Between which two consecutive integer numbers is $\sqrt{2}+\sqrt{3}$?

Question

Between which two consecutive integer numbers is $\sqrt{2}+\sqrt{3}$?

My thoughts: $\sqrt{2}$ is $\approx1,4$ and $\sqrt{3}$ is $\approx{1,7}$ so their sum must be of the interval $(3;4)$. Any more strict approaches? Thank you in advance!

Answer 1

First we have $\sqrt{2} + \sqrt{3} < \sqrt{4} + \sqrt{4} = 4$. To show that $\sqrt{2} + \sqrt{3} > 3$, we square both sides, and see that it suffices to show that $5 + 2\sqrt{6} > 9$. But this follows from $\sqrt{6} > 2$.

Answer 2

You are entirely right.
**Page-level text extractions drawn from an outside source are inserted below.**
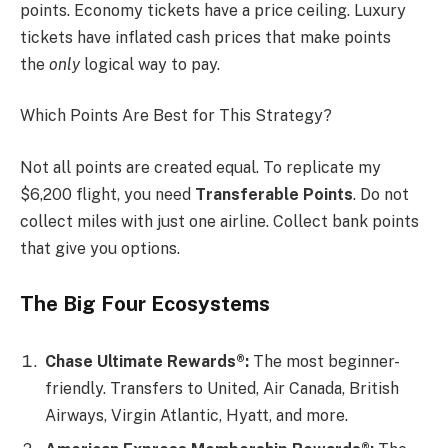
points. Economy tickets have a price ceiling. Luxury
tickets have inflated cash prices that make points
the
only
logical way to pay.
Which Points Are Best for This Strategy?
Not all points are created equal. To replicate my
$6,200 flight, you need
Transferable Points
. Do not
collect miles with just one airline. Collect bank points
that give you options.
The Big Four Ecosystems
Chase Ultimate Rewards®:
The most beginner-
friendly. Transfers to United, Air Canada, British
Airways, Virgin Atlantic, Hyatt, and more.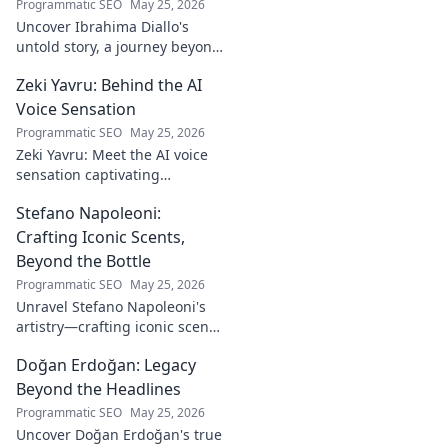
Programmatic SEO
May 25, 2026
Uncover Ibrahima Diallo's
untold story, a journey beyond
his name. Click to explore!
Zeki Yavru: Behind the AI
Voice Sensation
Programmatic SEO
May 25, 2026
Zeki Yavru: Meet the AI voice
sensation captivating
audiences. Dive deep into his
Stefano Napoleoni:
story, the tech, and his impact.
Crafting Iconic Scents,
Beyond the Bottle
Programmatic SEO
May 25, 2026
Unravel Stefano Napoleoni's
artistry—crafting iconic scents
and stories. Explore the man,
Doğan Erdoğan: Legacy
his vision, and fragrances
beyond the bottle. Click to
Beyond the Headlines
discover!
Programmatic SEO
May 25, 2026
Uncover Doğan Erdoğan's true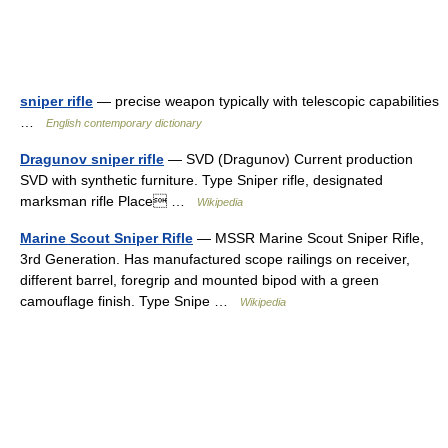
sniper rifle
— precise weapon typically with telescopic capabilities
…
English contemporary dictionary
Dragunov sniper rifle
— SVD (Dragunov) Current production
SVD with synthetic furniture. Type Sniper rifle, designated
marksman rifle Place …
Wikipedia
Marine Scout Sniper Rifle
— MSSR Marine Scout Sniper Rifle,
3rd Generation. Has manufactured scope railings on receiver,
different barrel, foregrip and mounted bipod with a green
camouflage finish. Type Snipe …
Wikipedia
To be more precise, you could say that $$ 1.4<\sqrt2<1.5\\ 1.7<\sqrt3<1.8 $$ and therefore $$ 3.1<\sqrt2+\sqrt3<3.3 $$ Alternately, to keep all approximations integral (and this is more likely the intended solution), we could also study $(\sqrt2+\sqrt3)^2=2+2\sqrt6+3$. Noting that $2<\sqrt6<3$ gives $$ 9<2+2\sqrt6+3<11<16 $$ which again means $3<\sqrt2+\sqrt3<4$.

Answer 3

I think they expect you to do something like this:

Since $2,3<4$ we know $\sqrt2,\sqrt3<2$, so $\sqrt2+\sqrt3<4$.

On the other hand, $(\sqrt2+\sqrt3)^2=2+3+2\sqrt6>9$ since $\sqrt6>\sqrt4=2$. This shows that $\sqrt2+\sqrt3>3$ so we have $$ 3<\sqrt2+\sqrt3<4$$

Answer 4

This first step (bracketing between plausible consecutive integers) was necessary.
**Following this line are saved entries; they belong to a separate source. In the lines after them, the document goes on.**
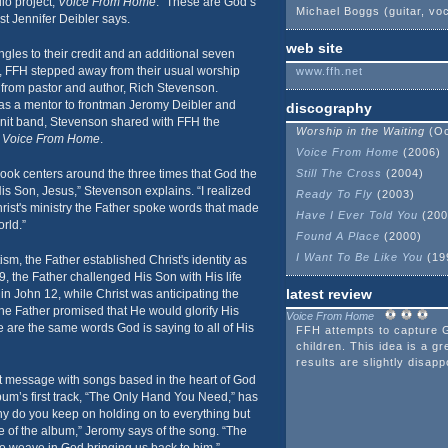
io project,
Voice From Home
. “These are God’s
Michael Boggs (guitar, vo
st Jennifer Deibler says.
web site
ngles to their credit and an additional seven
 FFH stepped away from their usual worship
www.ffh.net
n from pastor and author, Rich Stevenson.
 as a mentor to frontman Jeromy Deibler and
discography
knit band, Stevenson shared with FFH the
Worship in the Waiting
(Oc
k
Voice From Home
.
Voice From Home
(2006)
ook centers around the three times that God the
Still The Cross
(2004)
is Son, Jesus,” Stevenson explains. “I realized
Ready To Fly
(2003)
Christ's ministry the Father spoke words that made
Have I Ever Told You
(200
orld.”
Found A Place
(2000)
I Want To Be Like You
(19
ism, the Father established Christ's identity as
9, the Father challenged His Son with His life
latest review
n John 12, while Christ was anticipating the
 the Father promised that He would glorify His
Voice From Home
are the same words God is saying to all of His
FFH attempts to capture 
children. This idea is a gr
results are slightly disapp
 message with songs based in the heart of God
bum’s first track, “The Only Hand You Need,” has
hy do you keep on holding on to everything but
ne of the album,” Jeromy says of the song. “The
Now we have to prove in a rigorous way that

$$\sqrt{2}+\sqrt{3}>3 \tag{1}$$ and

$$\sqrt{2}+\sqrt{3}<4 \tag{2}$$

Let us establish (2).

As function $x\to x^2$ is strictly increasing on $(0,\infty)$, therefore bijective, (2) is equivalent to:

$$(\sqrt{2}+\sqrt{3})^2<4^2 \ \iff \ 5+2 \sqrt{6}<16 \ \iff \ \sqrt{6}<\frac{11}{2} $$

itself equivalent, for the same reason, to:

$$6<\frac{121}{4} \ \iff 24 \ < \ 121$$

which is true.

Proceed in the same way for inequation (1).